=== Data excerpts ===

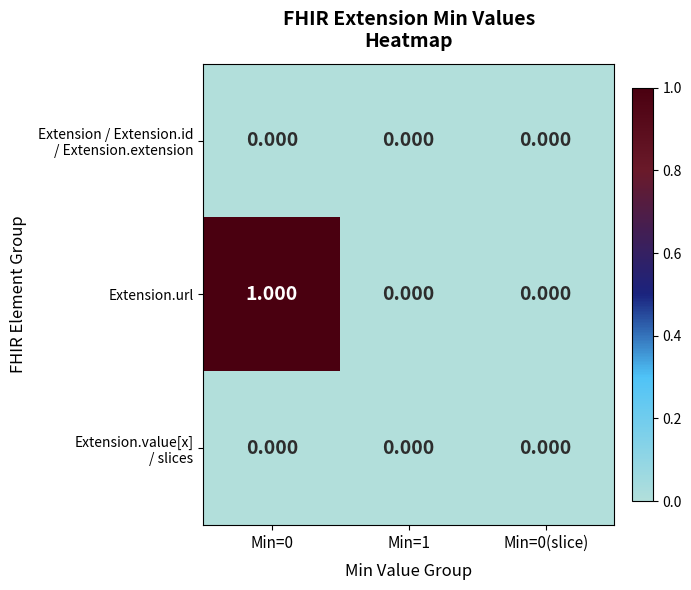

How many categories are shown in the chart?

3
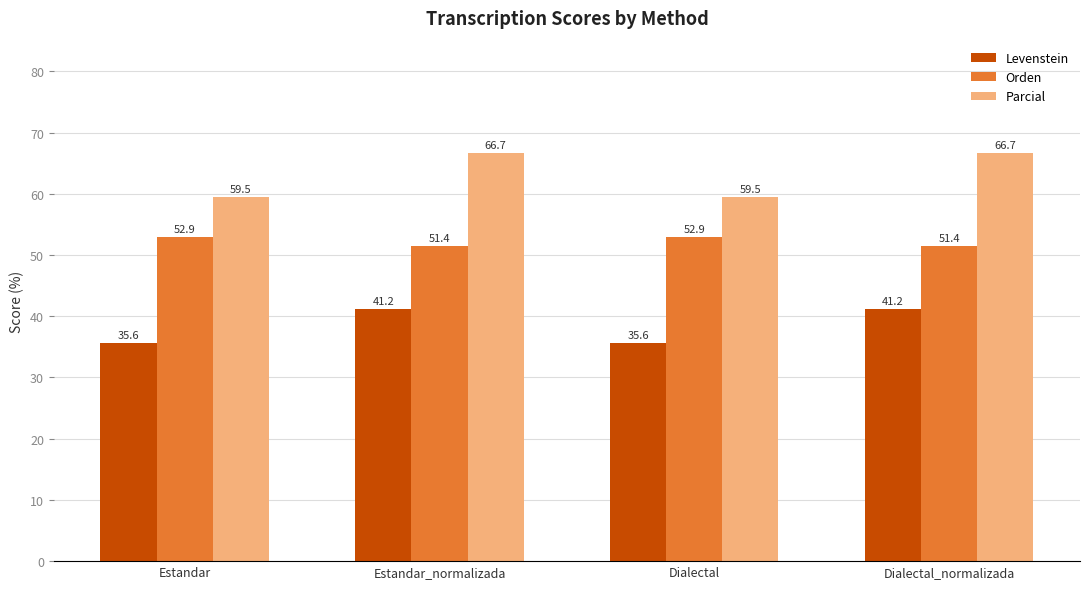

Rank the series by their average value, from highest to lowest.

Parcial, Orden, Levenstein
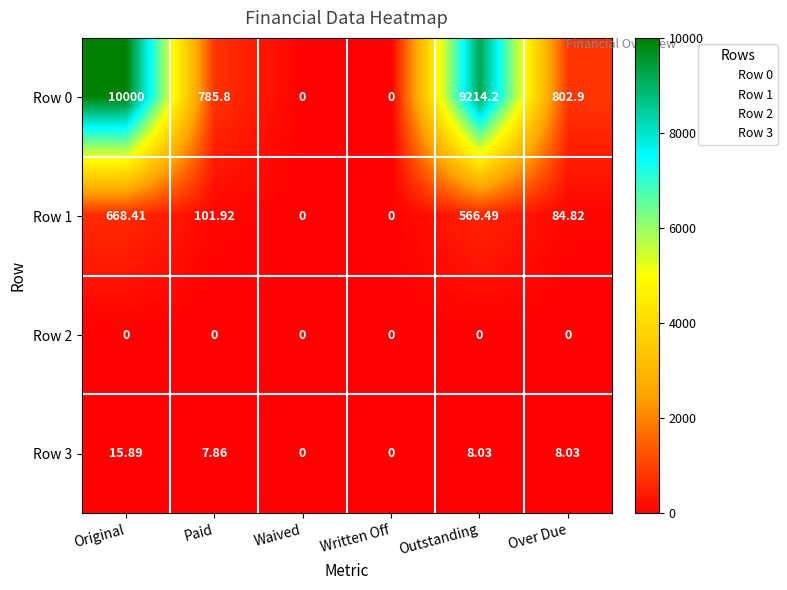

What is the maximum value shown in the chart?

10000.0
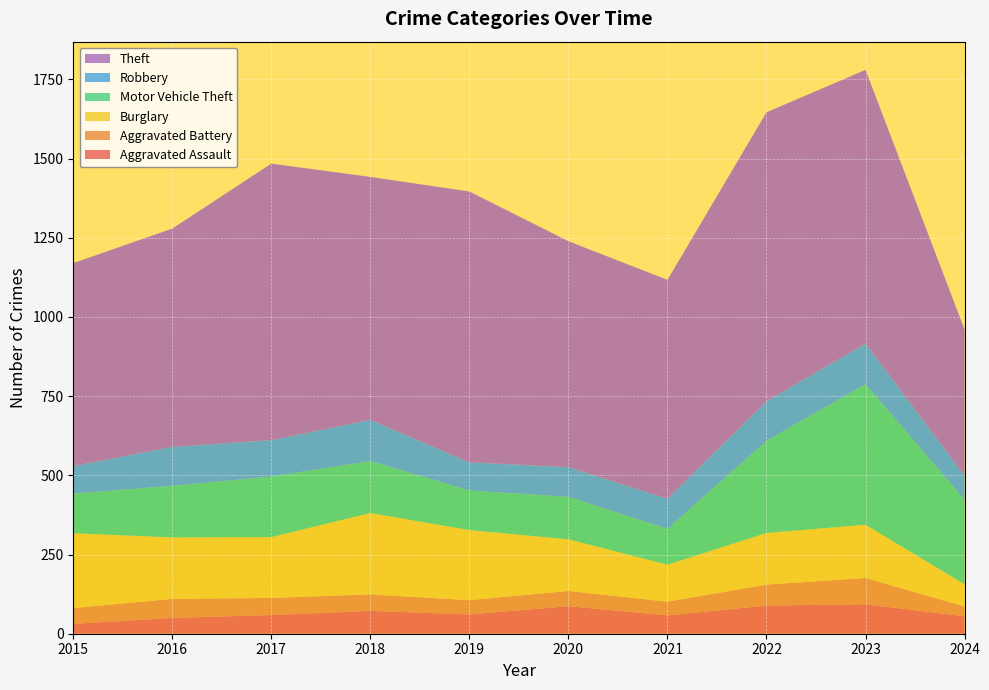

Reading left to right, extract all data points from this chart.

Aggravated Assault: 2015=31	2016=50	2017=59	2018=72	2019=61	2020=87	2021=58	2022=89	2023=93	2024=55
Aggravated Battery: 2015=50	2016=60	2017=54	2018=52	2019=45	2020=48	2021=43	2022=66	2023=83	2024=31
Burglary: 2015=236	2016=194	2017=192	2018=257	2019=221	2020=163	2021=117	2022=163	2023=168	2024=70
Motor Vehicle Theft: 2015=125	2016=163	2017=191	2018=164	2019=125	2020=134	2021=113	2022=291	2023=444	2024=267
Robbery: 2015=87	2016=123	2017=115	2018=130	2019=89	2020=94	2021=95	2022=125	2023=128	2024=76
Theft: 2015=641	2016=689	2017=873	2018=767	2019=855	2020=713	2021=691	2022=912	2023=864	2024=461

===

### Required action
Can you arrange the lines of the entries above as a Markdown table with the columns "Row" and "Line", numbering each row and skipping blank lines? Leave the pictures out.

### Problem solution
| Row | Line |
|---|---|
| 1 | How many categories are shown in the chart? |
| 2 | 3 |
| 3 | Rank the series by their average value, from highest to lowest. |
| 4 | Parcial, Orden, Levenstein |
| 5 | What is the maximum value shown in the chart? |
| 6 | 10000.0 |
| 7 | Reading left to right, extract all data points from this chart. |
| 8 | Aggravated Assault: 2015=31	2016=50	2017=59	2018=72	2019=61	2020=87	2021=58	2022=89	2023=93	2024=55 |
| 9 | Aggravated Battery: 2015=50	2016=60	2017=54	2018=52	2019=45	2020=48	2021=43	2022=66	2023=83	2024=31 |
| 10 | Burglary: 2015=236	2016=194	2017=192	2018=257	2019=221	2020=163	2021=117	2022=163	2023=168	2024=70 |
| 11 | Motor Vehicle Theft: 2015=125	2016=163	2017=191	2018=164	2019=125	2020=134	2021=113	2022=291	2023=444	2024=267 |
| 12 | Robbery: 2015=87	2016=123	2017=115	2018=130	2019=89	2020=94	2021=95	2022=125	2023=128	2024=76 |
| 13 | Theft: 2015=641	2016=689	2017=873	2018=767	2019=855	2020=713	2021=691	2022=912	2023=864	2024=461 |